- Your task -
Retype the rows starting at the very beginning and ending with the line that contains "- Track learning progress", including both ends. Leave the pictures out of your copy.

- Recorded information -
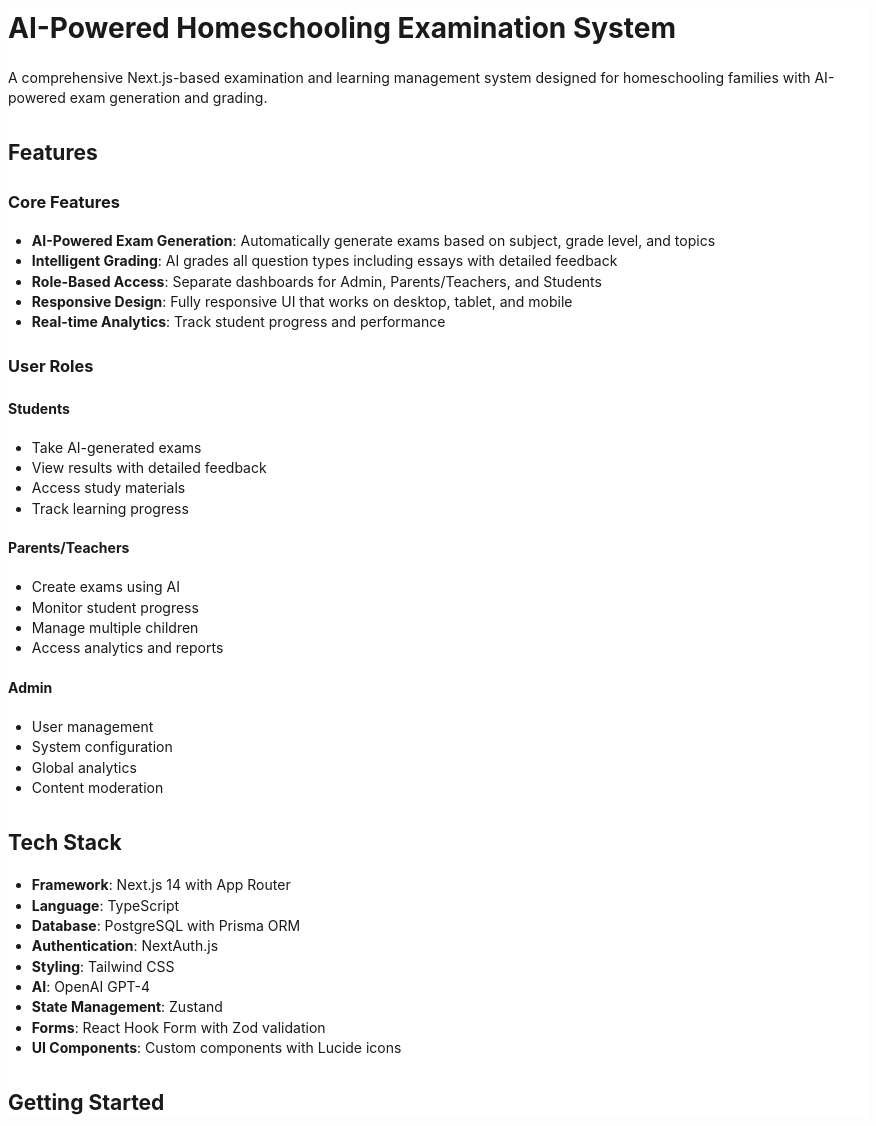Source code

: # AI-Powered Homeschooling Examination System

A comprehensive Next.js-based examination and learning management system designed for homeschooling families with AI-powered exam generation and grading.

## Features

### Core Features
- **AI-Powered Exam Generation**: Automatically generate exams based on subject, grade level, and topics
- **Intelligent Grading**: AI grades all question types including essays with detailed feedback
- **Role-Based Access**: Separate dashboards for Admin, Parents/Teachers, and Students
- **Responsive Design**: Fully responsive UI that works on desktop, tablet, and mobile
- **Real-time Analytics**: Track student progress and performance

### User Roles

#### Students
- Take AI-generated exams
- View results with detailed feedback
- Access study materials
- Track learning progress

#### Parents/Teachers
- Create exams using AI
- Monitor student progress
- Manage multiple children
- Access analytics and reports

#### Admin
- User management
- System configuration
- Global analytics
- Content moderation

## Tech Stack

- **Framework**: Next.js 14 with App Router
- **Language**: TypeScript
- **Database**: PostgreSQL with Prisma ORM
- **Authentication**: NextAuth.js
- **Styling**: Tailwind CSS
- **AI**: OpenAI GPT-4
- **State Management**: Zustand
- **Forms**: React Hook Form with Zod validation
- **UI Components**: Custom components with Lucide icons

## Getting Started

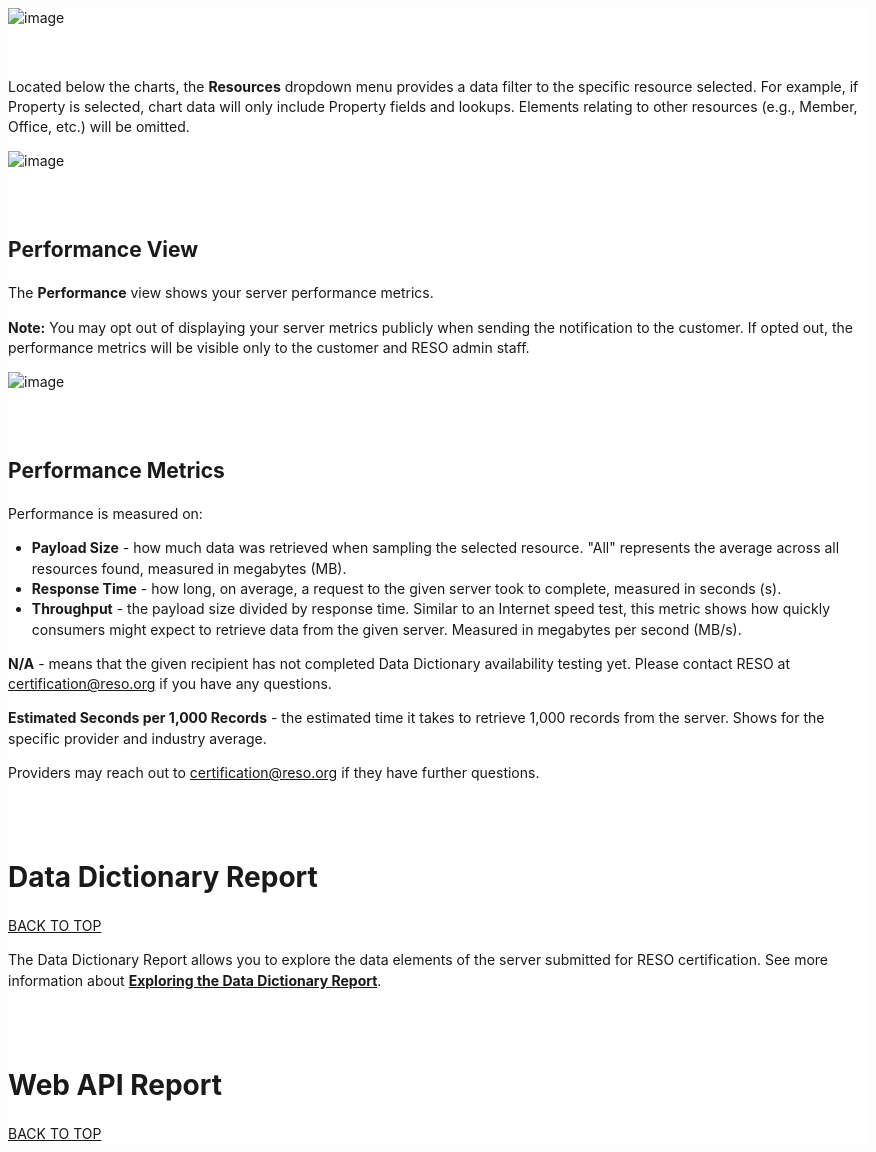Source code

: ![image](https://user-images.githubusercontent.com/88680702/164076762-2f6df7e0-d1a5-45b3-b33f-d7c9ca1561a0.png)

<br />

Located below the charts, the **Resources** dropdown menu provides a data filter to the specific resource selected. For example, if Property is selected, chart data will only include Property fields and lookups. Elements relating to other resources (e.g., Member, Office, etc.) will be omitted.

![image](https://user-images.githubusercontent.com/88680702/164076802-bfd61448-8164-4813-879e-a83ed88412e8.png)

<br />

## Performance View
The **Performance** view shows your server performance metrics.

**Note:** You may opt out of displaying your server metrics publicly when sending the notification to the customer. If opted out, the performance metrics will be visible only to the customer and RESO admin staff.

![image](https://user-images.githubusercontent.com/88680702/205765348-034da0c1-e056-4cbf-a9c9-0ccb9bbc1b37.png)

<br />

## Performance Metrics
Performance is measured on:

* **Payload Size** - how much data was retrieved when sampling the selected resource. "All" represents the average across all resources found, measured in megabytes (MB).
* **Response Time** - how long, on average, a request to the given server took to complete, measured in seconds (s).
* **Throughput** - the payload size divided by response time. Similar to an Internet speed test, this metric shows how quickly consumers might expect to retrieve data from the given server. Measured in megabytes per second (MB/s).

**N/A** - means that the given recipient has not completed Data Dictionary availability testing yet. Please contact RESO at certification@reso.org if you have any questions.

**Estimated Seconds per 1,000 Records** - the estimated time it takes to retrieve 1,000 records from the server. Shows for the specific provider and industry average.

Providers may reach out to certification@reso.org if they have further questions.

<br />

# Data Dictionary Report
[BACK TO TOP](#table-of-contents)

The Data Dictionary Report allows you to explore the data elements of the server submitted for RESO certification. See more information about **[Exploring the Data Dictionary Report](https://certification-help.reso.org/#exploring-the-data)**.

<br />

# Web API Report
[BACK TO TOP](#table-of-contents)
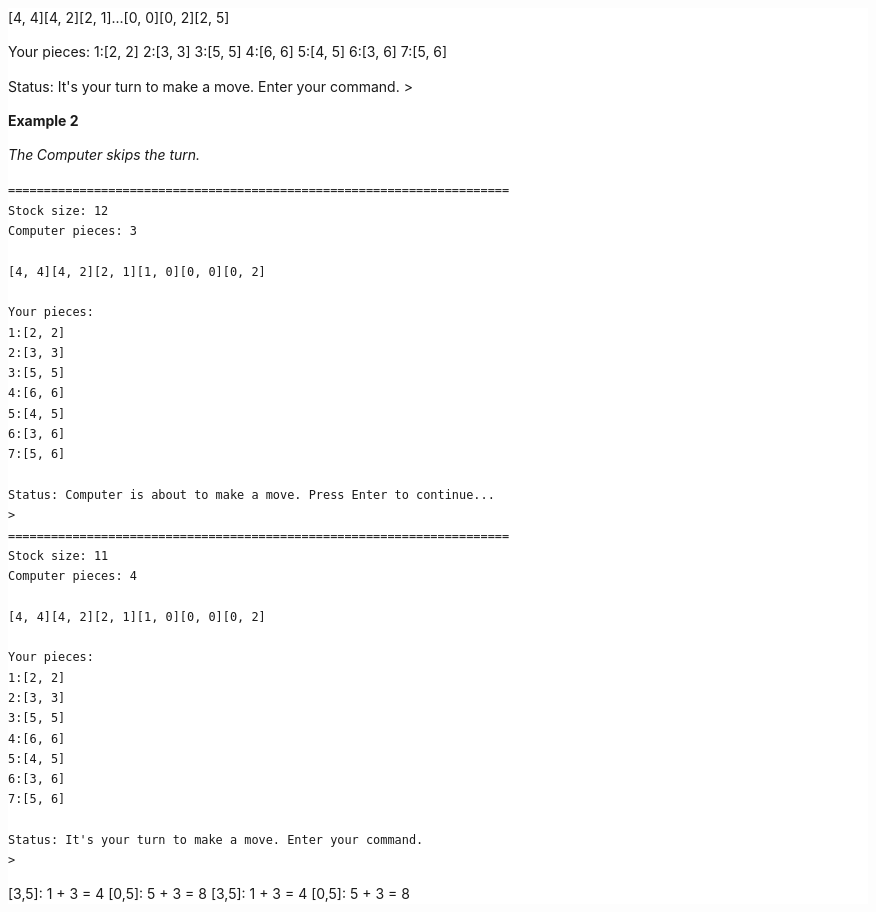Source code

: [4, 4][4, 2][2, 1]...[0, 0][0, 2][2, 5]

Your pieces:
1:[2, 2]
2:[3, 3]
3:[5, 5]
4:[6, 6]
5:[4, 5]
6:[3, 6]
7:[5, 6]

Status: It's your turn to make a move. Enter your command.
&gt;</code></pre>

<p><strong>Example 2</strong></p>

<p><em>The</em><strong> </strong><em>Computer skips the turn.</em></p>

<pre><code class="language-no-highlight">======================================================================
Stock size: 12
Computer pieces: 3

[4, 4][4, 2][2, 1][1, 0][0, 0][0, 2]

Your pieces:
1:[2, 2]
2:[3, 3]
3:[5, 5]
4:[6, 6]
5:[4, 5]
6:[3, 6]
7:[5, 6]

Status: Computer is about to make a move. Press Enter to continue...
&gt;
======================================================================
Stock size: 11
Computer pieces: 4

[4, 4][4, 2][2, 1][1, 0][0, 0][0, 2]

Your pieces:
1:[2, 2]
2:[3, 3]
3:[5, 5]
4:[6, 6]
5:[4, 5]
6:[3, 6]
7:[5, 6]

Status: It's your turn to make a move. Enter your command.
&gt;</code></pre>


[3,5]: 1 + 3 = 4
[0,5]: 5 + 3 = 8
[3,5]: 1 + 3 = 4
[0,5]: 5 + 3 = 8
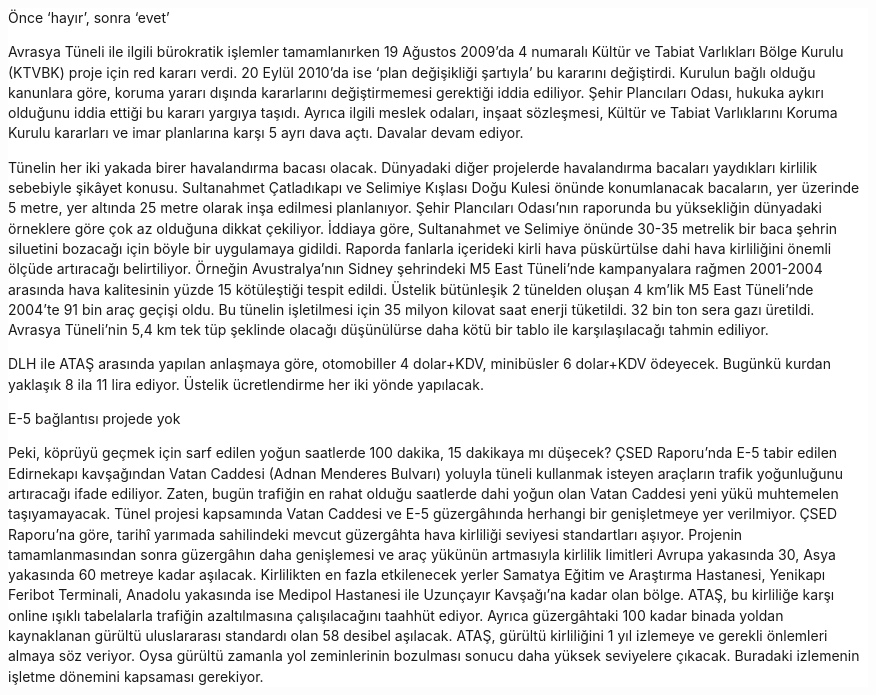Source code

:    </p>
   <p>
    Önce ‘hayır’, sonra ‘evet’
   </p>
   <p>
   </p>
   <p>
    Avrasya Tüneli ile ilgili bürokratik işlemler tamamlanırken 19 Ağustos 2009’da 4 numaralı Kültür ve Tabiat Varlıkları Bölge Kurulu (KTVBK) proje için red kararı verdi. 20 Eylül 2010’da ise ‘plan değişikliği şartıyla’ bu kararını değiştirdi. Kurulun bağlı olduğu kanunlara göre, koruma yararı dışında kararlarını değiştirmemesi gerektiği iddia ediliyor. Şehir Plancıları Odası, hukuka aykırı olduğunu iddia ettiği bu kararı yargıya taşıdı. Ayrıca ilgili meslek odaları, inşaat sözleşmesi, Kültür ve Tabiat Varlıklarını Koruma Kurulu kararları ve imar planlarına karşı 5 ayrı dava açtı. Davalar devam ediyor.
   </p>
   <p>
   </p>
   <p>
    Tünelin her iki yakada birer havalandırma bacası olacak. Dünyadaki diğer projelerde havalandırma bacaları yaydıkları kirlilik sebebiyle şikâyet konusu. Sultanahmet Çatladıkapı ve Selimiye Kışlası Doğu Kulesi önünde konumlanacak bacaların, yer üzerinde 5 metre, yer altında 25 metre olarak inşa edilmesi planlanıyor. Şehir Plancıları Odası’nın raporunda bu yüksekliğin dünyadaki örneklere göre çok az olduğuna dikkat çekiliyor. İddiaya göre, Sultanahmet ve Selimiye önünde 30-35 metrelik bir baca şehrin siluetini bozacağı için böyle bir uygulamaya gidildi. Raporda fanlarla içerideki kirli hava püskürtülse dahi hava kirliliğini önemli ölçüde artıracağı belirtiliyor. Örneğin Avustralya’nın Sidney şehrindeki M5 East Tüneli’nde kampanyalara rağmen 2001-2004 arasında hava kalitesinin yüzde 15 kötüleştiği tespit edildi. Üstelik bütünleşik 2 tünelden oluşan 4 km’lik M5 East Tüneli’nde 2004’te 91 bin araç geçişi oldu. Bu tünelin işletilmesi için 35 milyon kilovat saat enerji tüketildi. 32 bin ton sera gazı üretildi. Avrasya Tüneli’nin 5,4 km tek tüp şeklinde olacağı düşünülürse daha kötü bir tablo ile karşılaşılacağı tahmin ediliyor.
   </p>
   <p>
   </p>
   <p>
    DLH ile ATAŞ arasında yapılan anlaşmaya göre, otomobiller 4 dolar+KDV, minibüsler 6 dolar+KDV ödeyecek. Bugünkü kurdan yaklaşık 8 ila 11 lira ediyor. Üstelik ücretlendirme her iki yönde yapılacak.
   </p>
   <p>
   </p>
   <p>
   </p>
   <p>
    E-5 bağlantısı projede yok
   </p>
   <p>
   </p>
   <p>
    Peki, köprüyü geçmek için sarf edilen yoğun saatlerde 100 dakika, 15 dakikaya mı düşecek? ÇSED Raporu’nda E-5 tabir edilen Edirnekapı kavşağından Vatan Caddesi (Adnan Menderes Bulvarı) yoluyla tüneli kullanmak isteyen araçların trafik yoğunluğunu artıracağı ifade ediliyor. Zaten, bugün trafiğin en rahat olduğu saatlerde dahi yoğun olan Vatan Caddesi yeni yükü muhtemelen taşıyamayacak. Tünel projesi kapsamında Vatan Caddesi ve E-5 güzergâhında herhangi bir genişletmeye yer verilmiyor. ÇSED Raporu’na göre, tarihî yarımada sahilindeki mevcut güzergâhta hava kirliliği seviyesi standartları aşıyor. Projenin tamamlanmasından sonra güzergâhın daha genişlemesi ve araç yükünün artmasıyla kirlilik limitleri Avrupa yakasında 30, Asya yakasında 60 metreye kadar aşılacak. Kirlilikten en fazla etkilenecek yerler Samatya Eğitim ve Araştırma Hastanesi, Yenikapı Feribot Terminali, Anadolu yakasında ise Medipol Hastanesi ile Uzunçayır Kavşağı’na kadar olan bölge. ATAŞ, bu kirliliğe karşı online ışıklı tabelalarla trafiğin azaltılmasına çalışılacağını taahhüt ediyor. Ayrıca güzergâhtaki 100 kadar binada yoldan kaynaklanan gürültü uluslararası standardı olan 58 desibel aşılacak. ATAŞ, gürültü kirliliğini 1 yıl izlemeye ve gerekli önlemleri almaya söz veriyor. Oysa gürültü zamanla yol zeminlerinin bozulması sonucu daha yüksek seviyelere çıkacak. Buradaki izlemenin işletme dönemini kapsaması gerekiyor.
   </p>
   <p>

- Task result -
Source code

: # AI-Powered Homeschooling Examination System

A comprehensive Next.js-based examination and learning management system designed for homeschooling families with AI-powered exam generation and grading.

## Features

### Core Features
- **AI-Powered Exam Generation**: Automatically generate exams based on subject, grade level, and topics
- **Intelligent Grading**: AI grades all question types including essays with detailed feedback
- **Role-Based Access**: Separate dashboards for Admin, Parents/Teachers, and Students
- **Responsive Design**: Fully responsive UI that works on desktop, tablet, and mobile
- **Real-time Analytics**: Track student progress and performance

### User Roles

#### Students
- Take AI-generated exams
- View results with detailed feedback
- Access study materials
- Track learning progress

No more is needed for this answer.